◆ DOCUMENT SEGMENT:

============================================================

FPGA — Field-Programmable Gate Array
I — In-phase
IF — Intermediate Frequency
IP — Intellectual Property
LUT — Look-up Table
NCO— Numerically Controlled Oscillator
NRE — Non-Recurring Engineering
OBSAI — Open Basestation Architecture Initiative
Q — Quadrature
RAM — Random Access Memory
RP — Reference Point
RTL — Register Transfer Level
SDRAM — Synchronous Dynamic RAM
sysRAM — System RAM
TED — Timing Error Detector
WCDMA — Wideband Code Division Multiple Access

Many factors influence the choice of components for implementing wireless BTSs. ASICs offer the best cost per device, but carry a high upfront cost, both in terms of development time and NRE. ASICs also lack the flexibility offered by DSPs and FPGAs. DSPs offer perhaps the most flexibility and the easiest development, but the cost of the high performance DSPs required for chip-rate processing can discourage their use.


One of the more demanding functions on the baseband module in a radio basestation is the receiver and, in particular, the de-spreading of a signal after it has been subjected to a multipath channel. The rake receiver is a common solution to this problem, and it offers a good example of the use of low cost FPGAs and low cost, medium performance DSPs. This article describes a rake receiver reference design developed for the 3GPP WCDMA standard and targeted for implementation on an FPGA. The primary goal of the reference design was to demonstrate how many rake fingers could be implemented in a low cost, DSP-oriented FPGA device, and to identify an approach that reduces the overall cost of the design.

============================================================

◆ TASKS AND EXERCISES:
[1] Translate this sentence from the rake receiver passage into Spanish: "ASICs also lack the flexibility offered by DSPs and FPGAs."
[2] Please reproduce part of the rake receiver passage, beginning at the words "One of the more" and stopping after "of the design.", and substitute "sample design" for every "reference design".
[3] Write the next part of the rake receiver passage, picking up after its final sentence.
The material that comes next has nothing to do with the work on the rake receiver passage.

============================================================

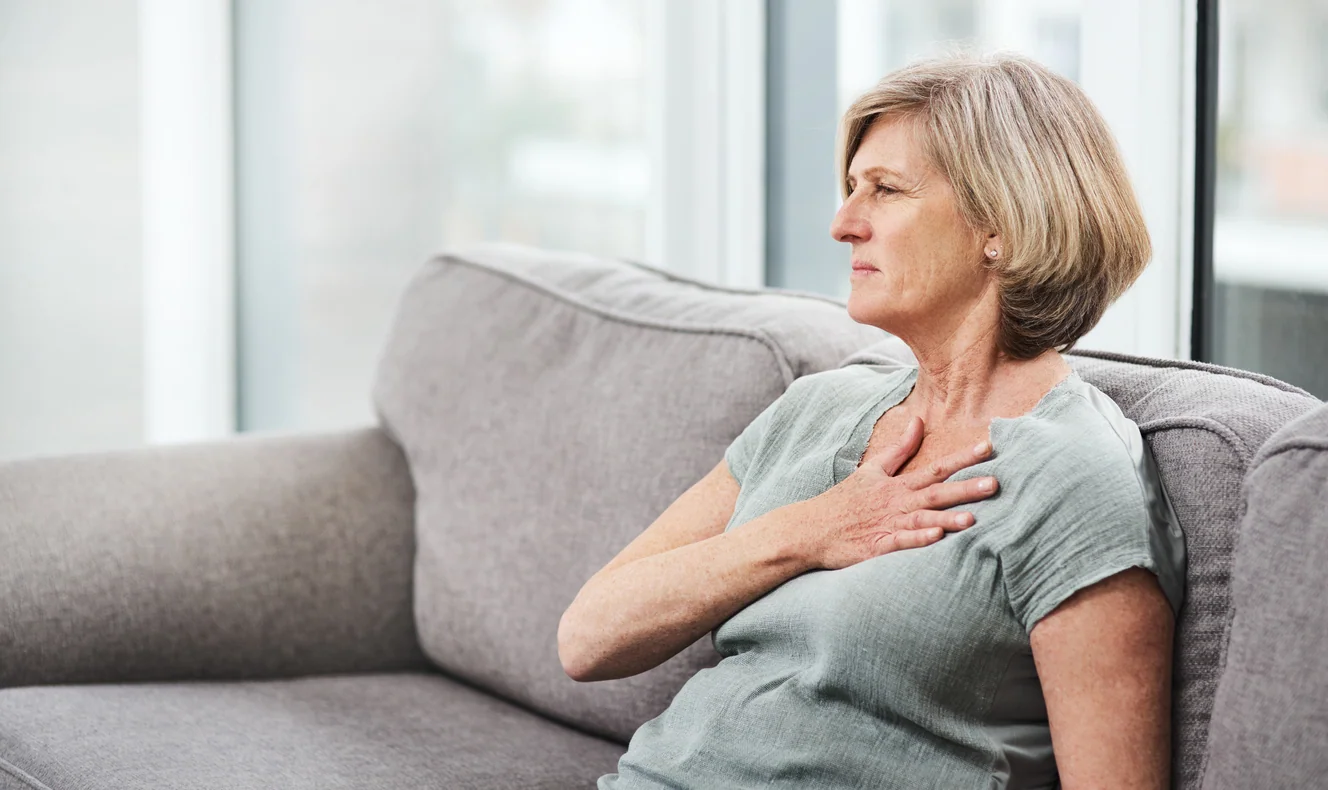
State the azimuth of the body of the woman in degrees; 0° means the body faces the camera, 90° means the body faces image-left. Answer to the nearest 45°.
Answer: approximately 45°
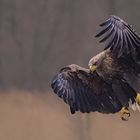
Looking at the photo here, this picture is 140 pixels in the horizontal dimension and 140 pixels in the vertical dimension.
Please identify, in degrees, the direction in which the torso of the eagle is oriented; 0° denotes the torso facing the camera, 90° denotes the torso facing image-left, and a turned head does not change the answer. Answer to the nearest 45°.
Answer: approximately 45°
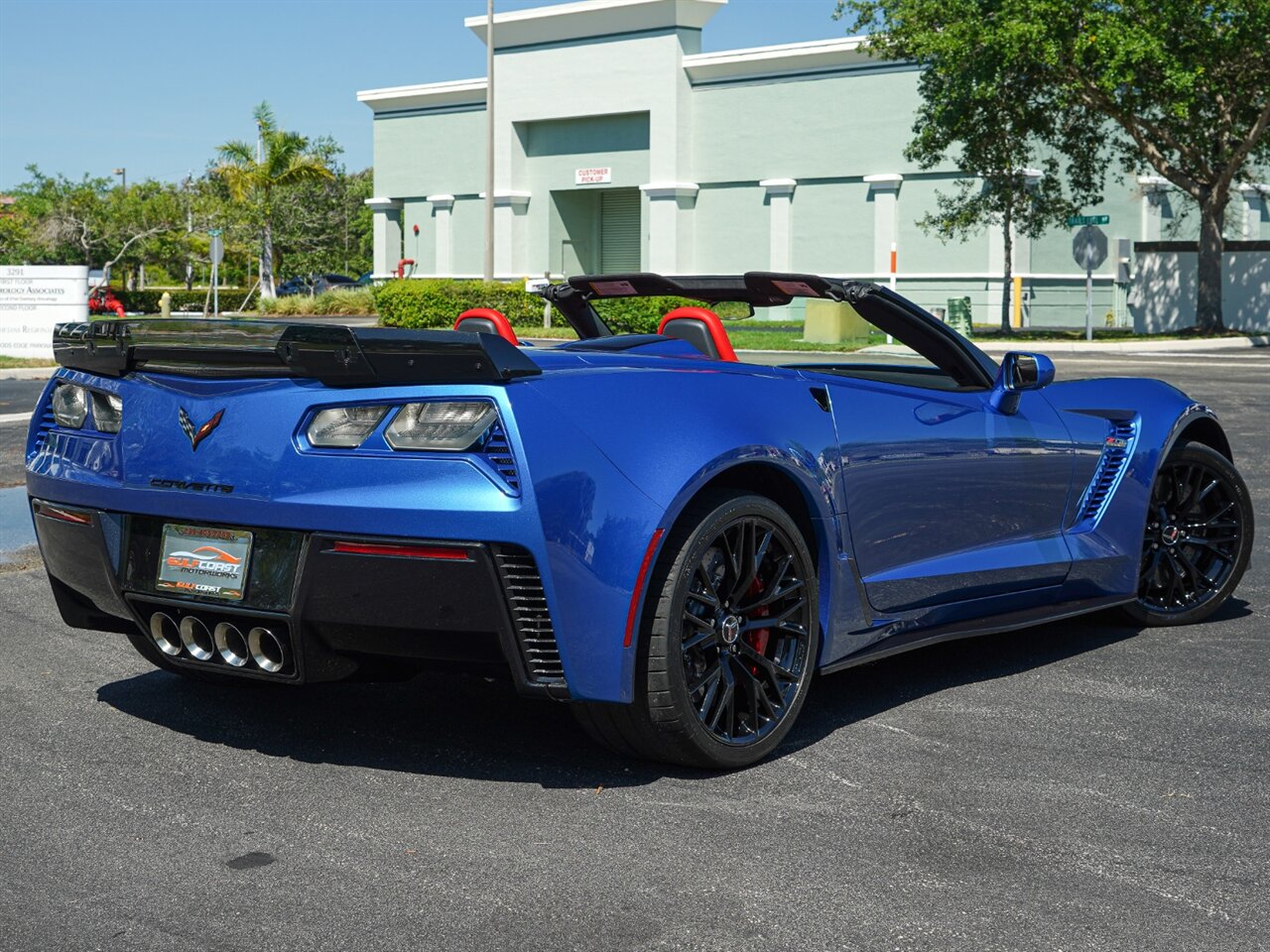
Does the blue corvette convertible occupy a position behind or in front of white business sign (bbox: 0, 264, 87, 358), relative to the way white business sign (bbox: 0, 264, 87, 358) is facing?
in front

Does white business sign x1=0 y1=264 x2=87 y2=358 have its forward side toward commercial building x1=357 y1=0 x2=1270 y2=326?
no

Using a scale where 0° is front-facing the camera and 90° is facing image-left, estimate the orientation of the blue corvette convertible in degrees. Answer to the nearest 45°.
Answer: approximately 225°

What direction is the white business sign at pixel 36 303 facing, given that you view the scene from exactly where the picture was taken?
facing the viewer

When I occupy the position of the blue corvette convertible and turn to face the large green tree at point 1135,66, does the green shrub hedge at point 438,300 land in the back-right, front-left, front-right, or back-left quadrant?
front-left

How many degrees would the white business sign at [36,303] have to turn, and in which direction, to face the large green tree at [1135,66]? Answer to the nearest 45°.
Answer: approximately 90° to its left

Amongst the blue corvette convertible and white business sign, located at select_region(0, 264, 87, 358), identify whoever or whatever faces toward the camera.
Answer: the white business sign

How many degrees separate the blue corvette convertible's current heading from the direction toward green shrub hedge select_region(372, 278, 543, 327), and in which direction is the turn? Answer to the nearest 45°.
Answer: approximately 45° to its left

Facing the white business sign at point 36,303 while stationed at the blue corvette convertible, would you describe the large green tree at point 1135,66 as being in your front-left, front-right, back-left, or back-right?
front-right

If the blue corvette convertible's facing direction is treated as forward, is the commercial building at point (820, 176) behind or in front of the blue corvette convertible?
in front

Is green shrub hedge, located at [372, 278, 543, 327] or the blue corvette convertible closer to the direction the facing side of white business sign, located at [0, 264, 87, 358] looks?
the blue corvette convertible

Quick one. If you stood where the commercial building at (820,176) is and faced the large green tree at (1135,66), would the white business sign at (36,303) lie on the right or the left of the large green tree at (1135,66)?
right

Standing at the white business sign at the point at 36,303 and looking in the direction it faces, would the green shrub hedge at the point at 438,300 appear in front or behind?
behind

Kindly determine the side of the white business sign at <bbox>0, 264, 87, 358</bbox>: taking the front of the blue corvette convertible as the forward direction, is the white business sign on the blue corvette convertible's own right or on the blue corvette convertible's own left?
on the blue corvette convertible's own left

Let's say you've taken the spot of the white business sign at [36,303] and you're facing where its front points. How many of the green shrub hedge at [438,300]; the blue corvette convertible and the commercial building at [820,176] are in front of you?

============================================================

◆ TASK-BY-TASK ANSWERS:
[1] Los ASIC también carecen de la flexibilidad que ofrecen los DSP y las FPGA.

[2]
One of the more demanding functions on the baseband module in a radio basestation is the receiver and, in particular, the de-spreading of a signal after it has been subjected to a multipath channel. The rake receiver is a common solution to this problem, and it offers a good example of the use of low cost FPGAs and low cost, medium performance DSPs. This article describes a rake receiver sample design developed for the 3GPP WCDMA standard and targeted for implementation on an FPGA. The primary goal of the sample design was to demonstrate how many rake fingers could be implemented in a low cost, DSP-oriented FPGA device, and to identify an approach that reduces the overall cost of the design.

[3]
Background

The problem of reception of a signal subjected to a multipath channel has been widely discussed in the literature for many years. The WCDMA standard was designed based on one approach to solving this problem: spreading data symbols using a higher frequency bit sequence. The sequences are selected so that they have properties that allow the resulting signal to be distinguished from a delayed version of itself. This property makes it possible to receive the signals from a set of paths with different delays and combine them, resulting in improved reliability and performance.


Price and Green, who invented the technique in 1958, coined the "rake" nomenclature because this method of reception involves the use of several correlators, each one of which can be thought of as a finger, or tine, of a garden rake.


CDMA signal reception also requires performing two other key tasks. One is to find the delays along the strongest paths, and the other is to determine the effect on the signal as it travels along its paths. The first task is known as path searching; the second, channel estimation. Both functions have been omitted from the design; the first, because the hardware is not very complex, and the second, because there are many different solutions to the problem of channel estimation. Furthermore, the channel is often found to be changing relatively slowly (update times of about 5 to 10 ms are not unreasonable), so the estimation algorithms are typically run in software in a DSP rather than implemented in hardware.


Some key parameters for WCDMA are:

• Chip rate (after spreading)=3.84 MHz. • Typical over-sampling rate of data input to rake=2 (giving sample rate of 7.68 Ms/s). • Spreading factor from four to 256 for data channels and fixed at 256 for control channel. • Data and control channels transmitted on uplink (from mobile) at the same time.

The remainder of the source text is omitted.